To: Dan Schlitt <dan@sci.ccny.cuny.edu>
Cc: com-priv@psi.com
In-Reply-To: Your message of "Wed, 27 Feb 91 11:03:13 EST."
Date: Wed, 27 Feb 91 14:06:20 -0500
From: "Martin Lee Schoffstall" <schoff@psi.com>


Well, that wasn't what we focused on.  However, the concept of mandating
fixed fees or rejecting use fees in the NREN would be ideal for the users
but would rule out SMDS provider/tarrifs etc.

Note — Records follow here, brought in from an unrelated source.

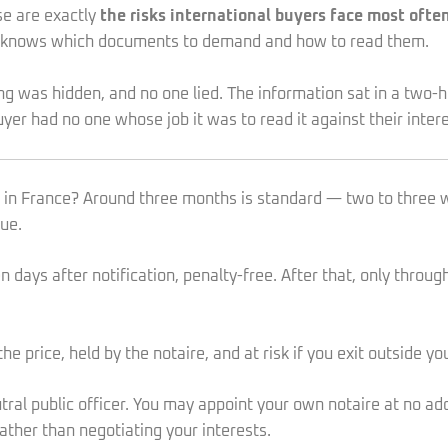
se are exactly
the risks international buyers face most oft
o knows which documents to demand and how to read them.
hing was hidden, and no one lied. The information sat in a two
yer had no one whose job it was to read it against their intere
ng in France? Around three months is standard — two to three 
ue.
days after notification, penalty-free. After that, only throug
he price, held by the notaire, and at risk if you exit outside y
ral public officer. You may appoint your own notaire at no addi
rather than negotiating your interests.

Wouldn't it be great to have representative user input?

Marty
-----------

 
 What I see missing in the paper is an articulation of what I thought was one
 of PSI's commitments -- Service at a fixed annual fee.  In my opinion 
 metered service with per-packet charging is the wrong way to go and will
 seriously impede the growth of internetworking.
 
 It seems to me that this should be faced up front.  The "settlement" issue
 is one of the driving forces behind packet accounting and it also needs
 real attention which will come at this stage only if it is explicitly
 mentioned in papers like Bill's.
 
 With this in mind, the government could put its thumb on the scale on
 the side of fixed charge service by requiring that the subsidy funds
 be devoted to the purchase of this type of service and not be spent on
 per-packet charges.
 
 The "commercial" value-added service providers that want to sell
 bibliographic data base access and charge on connect time and packet
 numbers would be free to do that.  But if the educational sector
 wanted to buy those services they would have to use another source of
 funds.
 
 This sort of policy would keep the subsidy money intended to build the
 internetworking infrastructure dedicated to that purpose and not let
 it be filtered away toward other, probably worthy, purposes.